Authorities in Paris on Friday are investigating a home believed to be linked to the attack on police on the Champs-Elysees that resulted in the death of one officer.
Two police officials said the chief suspect in the fatal attack was a 39-year-old man from a suburb east of the French capital. Officials said the assailant was armed with an automatic firearm akin to a "war weapon."
The suspect's name was not publicly released. The Islamic State group claimed responsibility for the attack and gave a pseudonym for the shooter, Abu Yusuf al-Beljiki, indicating he was Belgian or had lived in Belgium. The attacker opened fire on a police van on the avenue before being killed.
The claim of responsibility came unusually swiftly for the group, which has been losing territory in Iraq and Syria.
Searches were conducted in at least one suburb east of Paris after Thursday's attack. Police tape surrounded the quiet, middle-class neighborhood in Chelles early Friday, and worried neighbors expressed surprise at the searches.
The police officials were not authorized to be publicly named discussing the ongoing investigation.
One police officer was killed and two others seriously injured when a gunman with an automatic weapon opened fire. Officers shot and killed the assailant.
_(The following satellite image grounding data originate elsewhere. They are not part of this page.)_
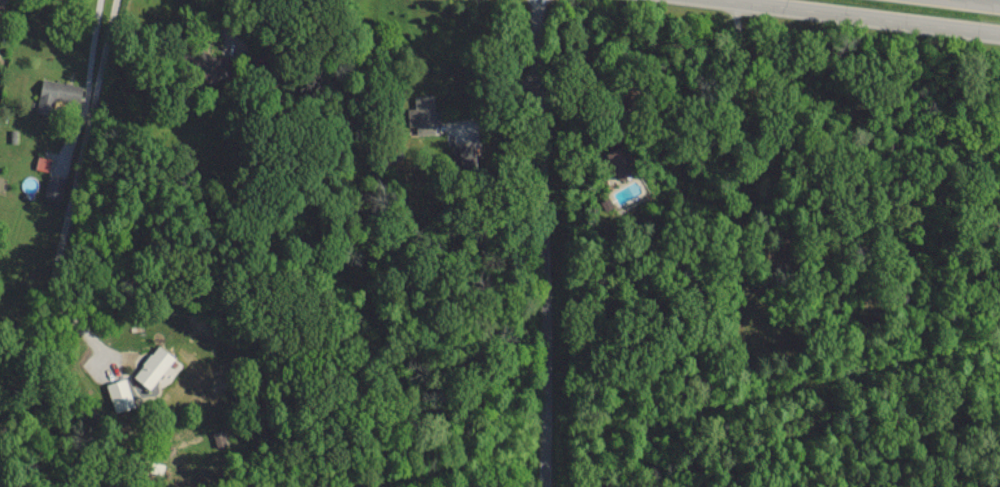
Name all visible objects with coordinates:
building: (1, 0)
road: (987, 1)
road: (873, 15)
building: (198, 64)
road: (88, 84)
building: (54, 94)
building: (422, 114)
building: (464, 155)
building: (617, 162)
building: (41, 163)
building: (53, 188)
road: (545, 243)
building: (152, 367)
building: (119, 394)

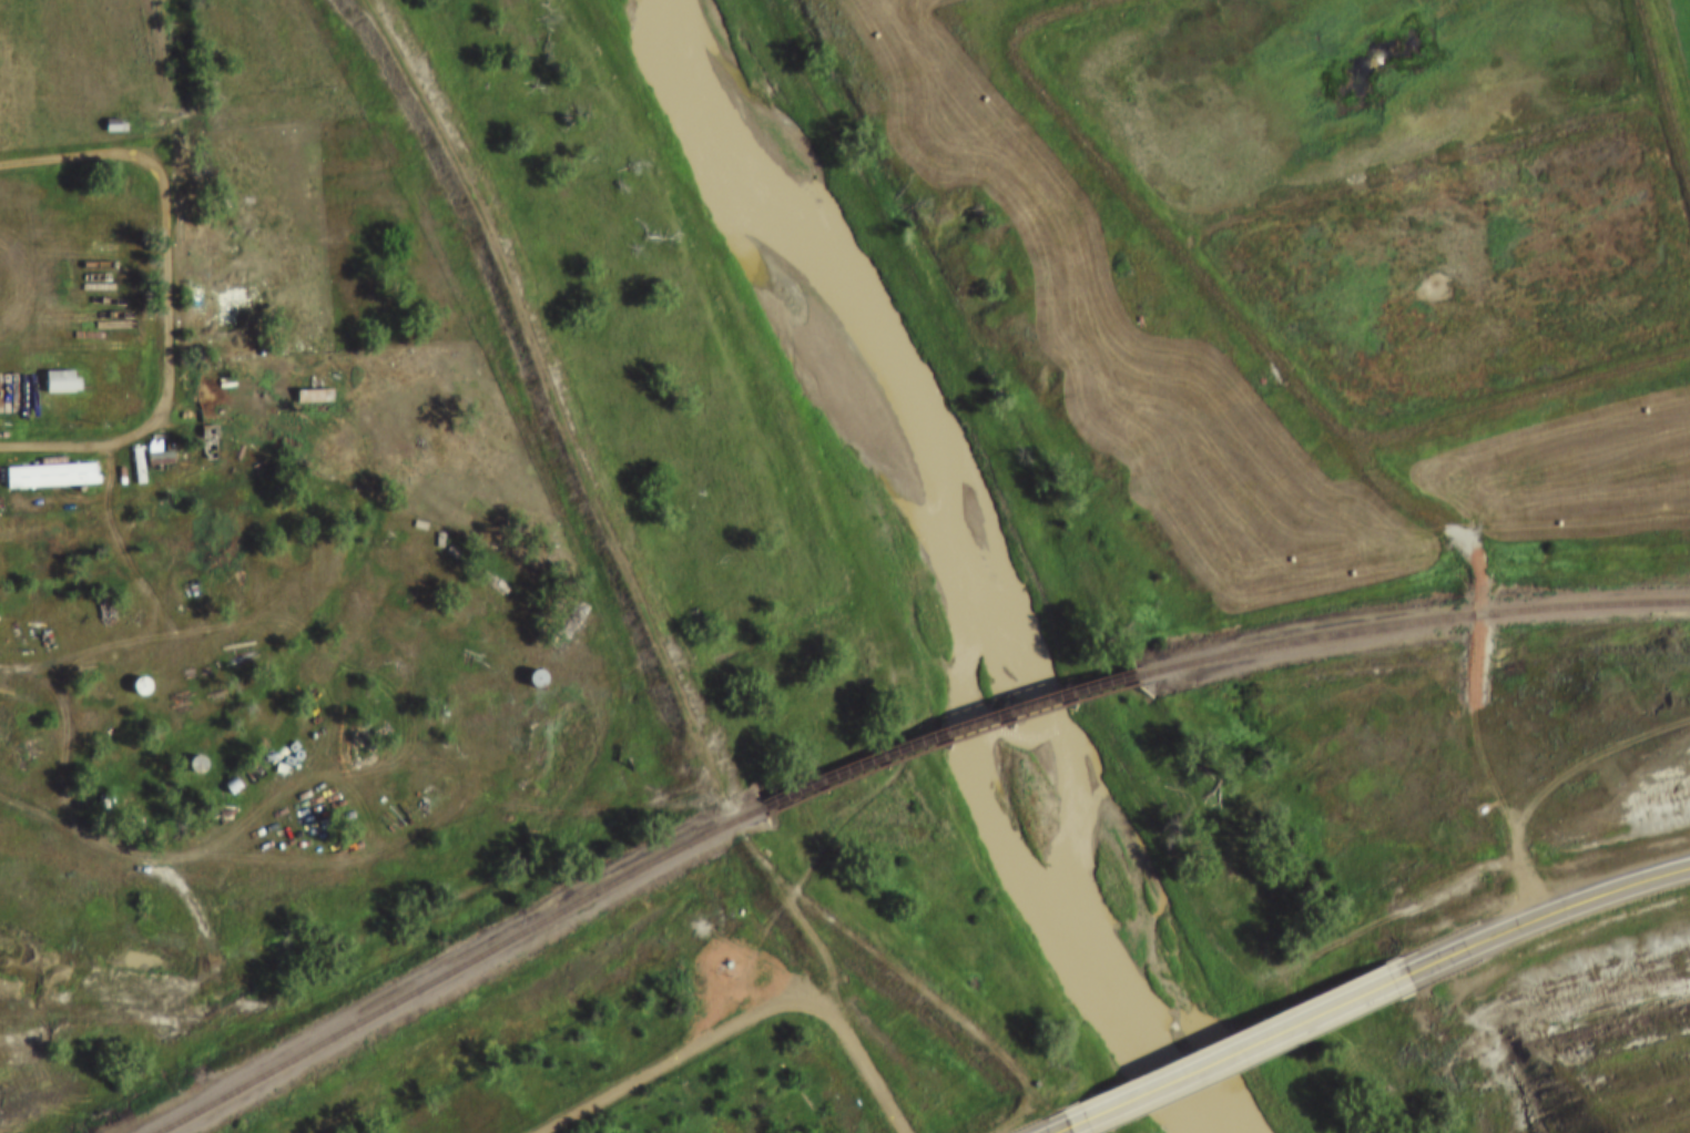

Paris' iconic Champs-Elysees boulevard is reopen and picking up its usual early morning routine Friday. Delivery trucks were making their rounds. Traffic was going up and down the famous tree-lined street and police barriers have been taken down.
France's presidential candidates have expressed their solidarity with police forces.
The 11 candidates were appearing on a television program ahead of the first round of voting in the two-part election when the attack occurred.’
Conservative contender Francois Fillon said on France 2 television he was canceling his planned campaign stops on Friday. Far-right candidate Marine Le Pen took to Twitter to offer her sympathy for law enforcement officers "once again targeted."
The first round of the presidential race is scheduled on Sunday. The two top contenders will advance to a runoff on May 7.
U.S. Vice President Mike Pence says the shooting of police officers in Paris is the "latest reminder that terrorism can strike anywhere, anytime." He says the U.S. "will not relent in our effort to end terrorism."
Australia's prime minister has offered his country's prayers for police officers who were shot in Paris and urged Australians in Europe to be wary.